Больше Оттар ни о чем не думал. Рука сама выдернула шпагу, он пригнулся к конской шее, глаза рыскали, кого бы зарубить… Но рубить оказалось некого.
Дом сгорел дотла. По двору среди головешек бродили лезуиты, такие же черные, как угли сгоревшего дома. Кто-то читал молитву, в дальнем углу двое мужиков рыли глубокую яму. Рядом с будущей могилой прямо на земле лежало то, что осталось от людей — погибших от пламени или ножа.
Оттар успел соскочить с коня раньше, подал руку Эрику. Молодой князь был бледен до зеленоты, а глаза стали почти черными. Неуверенно шагнул к останкам, пошатнулся. Его перехватил закопченный монах:
— Она там, — указал куда-то за кустарник, не тронутый пожаром. — Иди, попрощайся. Она еще жива.
Эрик сорвался с места и побежал. Оттар — за ним. Вскоре он увидел: на земле были расстелены плащи и одеяла — крестьяне принесли, не иначе, — а на ткани лежали люди. Кого-то перевязывали лезуиты, кто-то пытался встать. Все были изуродованы.
Поодаль на коленях стоял отец Сигизмунд, держа в руках Писание. Оттар не видел Ядвигу, разглядел лишь пряди ее распущенных рыжевато-каштановых волос, которые осторожно трогал ветер. И тут же их увидел Эрик. Кажется, он не заметил отца Сигизмунда, схватил Ядвигу в объятия, целовал лицо, торопливо бормотал:
— Все хорошо, милая, все хорошо, я не позволю тебе умереть…
Оттар, беспомощно уронив руки, смотрел на то, чего Эрик пока не заметил: Ядвига была прикрыта простыней с обгорелыми краями.
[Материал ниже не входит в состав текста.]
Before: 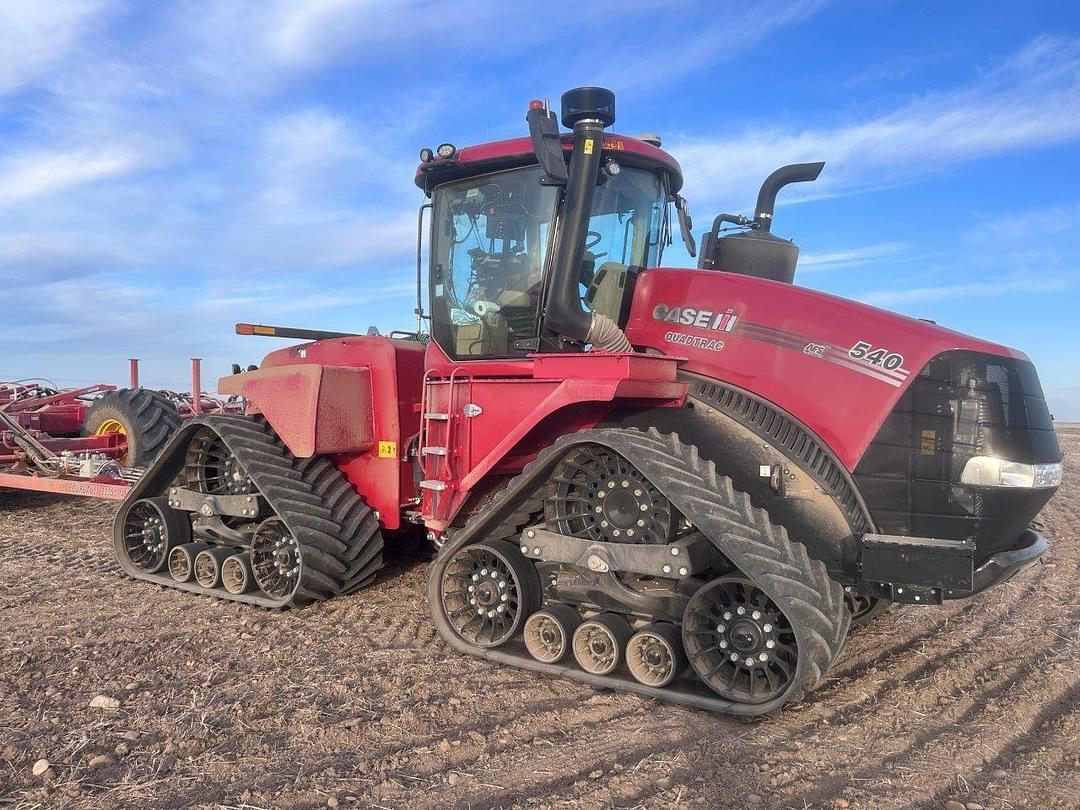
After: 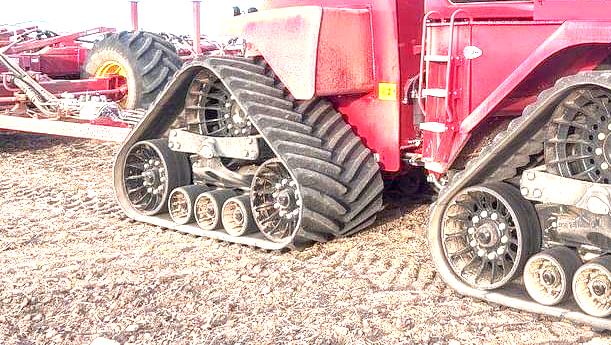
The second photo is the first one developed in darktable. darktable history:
exposure: black level correction 0.001, exposure 1.857 EV, compensate highlight preservation false
local contrast: on, module defaults
crop: top 44.307%, right 43.391%, bottom 13.063%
И простыня эта пропиталась кровью. Отец Сигизмунд оглянулся на Оттара с виноватым видом. А Ядвига заплакала.
— Эрик, — всхлипнула она. — Эрик, я тебе так и не говорила никогда, что люблю… Я так хотела родить тебе еще детей, много детей, похожих на тебя… Смешно, ты молодой совсем, я почти старуха.
— Не говори так! — возмутился он. — Ты очень красивая, — нежно добавил он. — Ты ранена? Ничего, меня учили целительской магии, я тебе сейчас помогу. Все будет хорошо.
Отец Сигизмунд, глядя на Оттара, отрицательно покачал головой. В уголках глаз что-то блеснуло, старый аскет отвернулся, а Оттар почувствовал, как у него странно защипало веки.
Эрик попытался отодвинуть простыню, но Ядвига мешала.
— Эрик, — позвала она, — я хочу тебя попросить… Не ради себя. Эрик, я умру. Я знаю. Не возражай, пожалуйста. Эрик, я совершила великий грех. Когда ты просил меня… после Изабели… я отказала тебе… мне было очень больно, и я совсем не подумала о нашей дочери. Эрик, я знаю, что мое происхождение, — она криво улыбнулась, — не для твоей жены. Но я умру к ночи. Я тебя прошу…
— Ты не умрешь, — с улыбкой сказал он. — Я тебя спасу.
— Эрик…
— Мы обязательно обвенчаемся, когда ты выздоровеешь. Я тебе обещаю. И ты не старуха, ты очень красивая и молодая. У нас еще будет много детей, и ты станешь прекрасной княгиней. А потом я повезу тебя в Румалу…
— Эрик, — как-то не по-церковному, а совершенно по-человечески позвал отец Сигизмунд.
Голос его прозвучал так, что Эрик сник. Во взгляде его была страшная боль.
— И… надежды нет? — шепотом спросил он.
Отец Сигизмунд отрицательно покачал головой.
— Но я маг! — вскрикнул Эрик, и такое случилось впервые на памяти Оттара, чтобы молодой князь открыто признавался в наличии у него волшебного дара.
— Но не бог, — с грустью ответил лезуит.
Эрик уронил голову, несколько секунд не шевелился. Потом осторожно поцеловал Ядвигу в глаза. И когда заговорил, тон его был твердым:
— Отец Сигизмунд, я знаю, неуместно просить сейчас об этом… Если она выживет, я не откажусь от данных обетов. А если… если… словом, я хочу, чтобы душа ее была спокойна. Вы можете..?
— Конечно, сын мой.
Оттар без объяснений понял, что от него требуется. Оглянулся, поманил какого-то крестьянина:
— Эй, малый! Поди-ка сюда.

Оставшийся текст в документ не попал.